Recorded information:
▬▬▬▬▬▬

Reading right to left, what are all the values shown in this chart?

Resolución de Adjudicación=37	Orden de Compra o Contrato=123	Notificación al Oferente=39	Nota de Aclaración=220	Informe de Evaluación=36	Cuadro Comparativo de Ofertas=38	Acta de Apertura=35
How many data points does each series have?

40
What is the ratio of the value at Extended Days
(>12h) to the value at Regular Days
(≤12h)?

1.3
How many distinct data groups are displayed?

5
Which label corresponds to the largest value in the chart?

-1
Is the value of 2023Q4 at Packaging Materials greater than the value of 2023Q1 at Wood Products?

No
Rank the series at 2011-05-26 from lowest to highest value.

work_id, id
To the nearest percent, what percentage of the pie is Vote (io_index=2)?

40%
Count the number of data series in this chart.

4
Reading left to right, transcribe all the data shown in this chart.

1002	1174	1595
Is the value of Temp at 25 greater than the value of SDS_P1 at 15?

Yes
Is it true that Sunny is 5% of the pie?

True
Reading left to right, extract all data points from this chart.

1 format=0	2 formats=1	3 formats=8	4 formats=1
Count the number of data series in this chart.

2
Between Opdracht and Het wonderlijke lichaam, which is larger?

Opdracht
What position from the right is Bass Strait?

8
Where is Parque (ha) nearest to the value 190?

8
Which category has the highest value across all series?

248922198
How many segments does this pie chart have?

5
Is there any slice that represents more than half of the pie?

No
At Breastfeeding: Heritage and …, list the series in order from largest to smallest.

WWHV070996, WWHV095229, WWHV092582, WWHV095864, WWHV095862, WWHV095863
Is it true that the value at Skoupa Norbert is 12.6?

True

▬▬▬▬▬▬

Your task: Quote all of the records above word for word, with nothing added, dropped, or changed.

Answer box:
Reading right to left, what are all the values shown in this chart?

Resolución de Adjudicación=37	Orden de Compra o Contrato=123	Notificación al Oferente=39	Nota de Aclaración=220	Informe de Evaluación=36	Cuadro Comparativo de Ofertas=38	Acta de Apertura=35
How many data points does each series have?

40
What is the ratio of the value at Extended Days
(>12h) to the value at Regular Days
(≤12h)?

1.3
How many distinct data groups are displayed?

5
Which label corresponds to the largest value in the chart?

-1
Is the value of 2023Q4 at Packaging Materials greater than the value of 2023Q1 at Wood Products?

No
Rank the series at 2011-05-26 from lowest to highest value.

work_id, id
To the nearest percent, what percentage of the pie is Vote (io_index=2)?

40%
Count the number of data series in this chart.

4
Reading left to right, transcribe all the data shown in this chart.

1002	1174	1595
Is the value of Temp at 25 greater than the value of SDS_P1 at 15?

Yes
Is it true that Sunny is 5% of the pie?

True
Reading left to right, extract all data points from this chart.

1 format=0	2 formats=1	3 formats=8	4 formats=1
Count the number of data series in this chart.

2
Between Opdracht and Het wonderlijke lichaam, which is larger?

Opdracht
What position from the right is Bass Strait?

8
Where is Parque (ha) nearest to the value 190?

8
Which category has the highest value across all series?

248922198
How many segments does this pie chart have?

5
Is there any slice that represents more than half of the pie?

No
At Breastfeeding: Heritage and …, list the series in order from largest to smallest.

WWHV070996, WWHV095229, WWHV092582, WWHV095864, WWHV095862, WWHV095863
Is it true that the value at Skoupa Norbert is 12.6?

True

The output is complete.